Veit Springs Trail, an easy 1.5-mile walk, makes a great hike for families and showcases the high country's most colorful season.

The road narrows to a well-marked path and heads downhill to a fork at .2 of a mile. The route makes a loop, and I follow the left trail. The mass of lava rock testifies to the San Francisco Peaks' volcanic origins.

Following the first frost, trailside ferns will weave a gaudy mat of variegated dark green and gold colors under the Douglas fir and ponderosa pine trees. The trail rambles gently in and out of small arroyos for three-quarters of a mile to where a small spur trail leads left about 100 feet to Ludwig Veit's cabin. The maroon-colored, rusted tin roof is splashed with aspen leaves. Veit homesteaded there in 1892, his one-room cabin surrounded on three sides by enormous lava boulders. For safety, the home has been cut down to 5 feet tall, but peering through the doorway, I see weathered floorboards.

Just beyond the house, an arrow carved into an aspen tree points to Veit's name carved into a large boulder. Two small rock buildings house the springs that once attracted Veit. In spite of all the moisture that falls on the peaks, there are surprisingly few springs. The porous ground allows moisture to sink into underground rivers.

Past the springs, the spur trail leads left along the basalt cliff, where a small seep trickles out of the ground and a cave cuts into the rock. To the left of the cave opening, look for three red handprints, pictographs from early Indians, and high on the rock face to the right, you'll see another pictograph of two human figures, one with horns. Between the figures is a long pole with three dangling zigzags. Archaeologists estimate the figures are more than 1,000 years old, so their meaning remains mysterious.

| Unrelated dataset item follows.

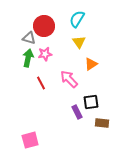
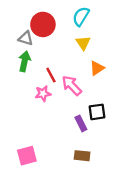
pink star: (45, 54) -> (43, 93), moved
red line: (41, 83) -> (51, 75), moved
brown rectangle: (102, 123) -> (82, 156), moved

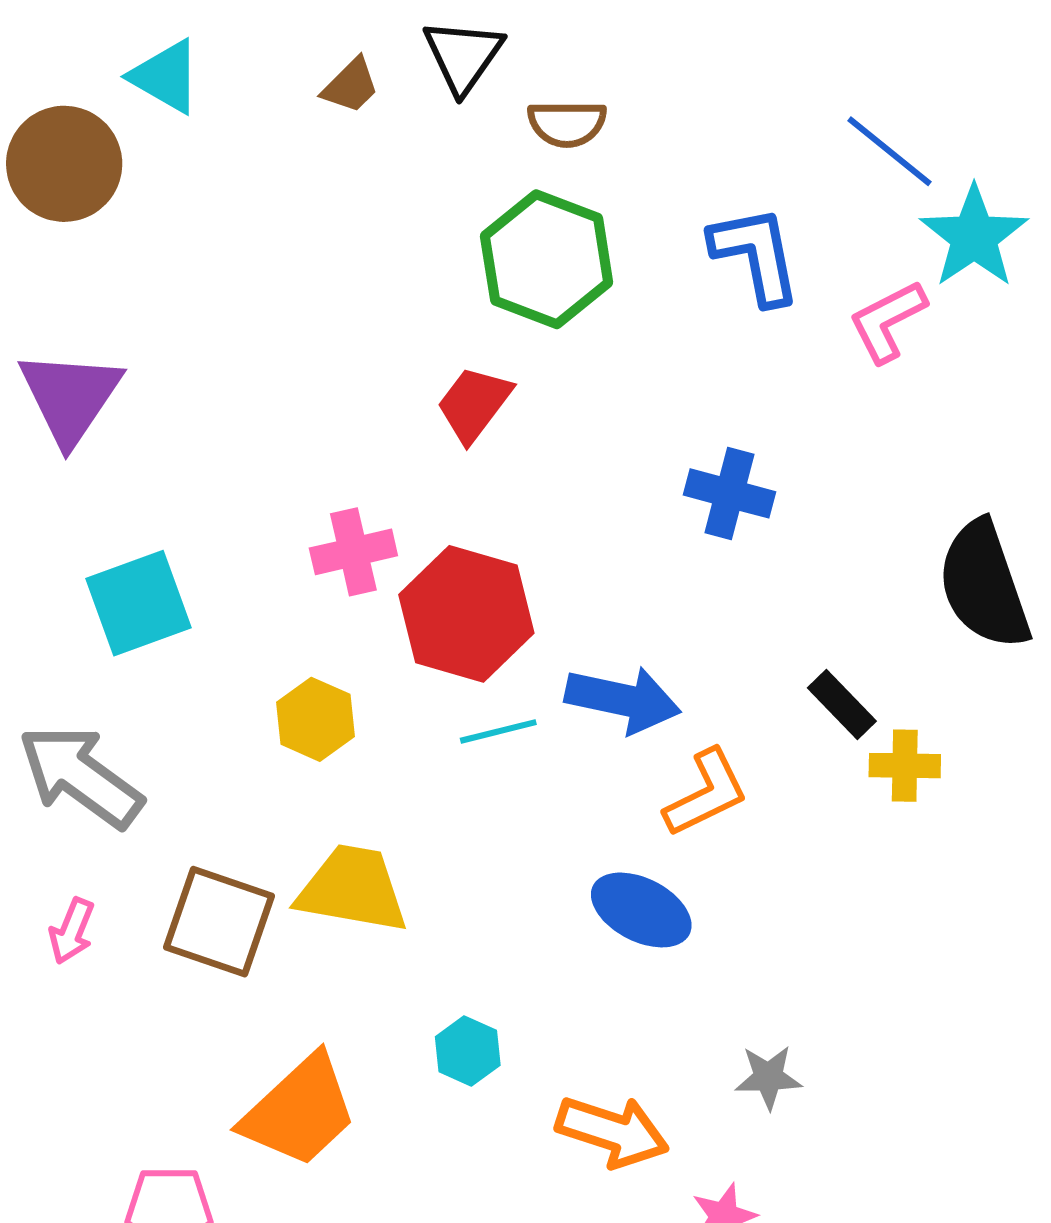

After backtracking to the main trail, it's a short walk to a plaque commemorating Lamar Haines. The wildlife area is named for Haines, a Flagstaff educator who helped establish an environmental education curriculum. Near the plaque, a clearing is all that remains of the cabin of Randolph and Julia Jenks, who owned the Deerwater Ranch. In 1948, they sold the land to the Arizona Game and Fish Department for just $1.

From this point, the route loops back to the trailhead. Eventually, snow will cover Veit's little cabin amid the boulders, and the enigmatic pictographs will witness the silence of another winter. But for now, I'm content to enjoy a high-country amble.

Directions to the trailhead: From Flagstaff, drive north to Snow Bowl Rd. on US Highway 180. Follow Snow Bowl Rd. 4.5 miles to the Lamar Haines Memorial Wildlife Area, on the right. Parking is available at the gate.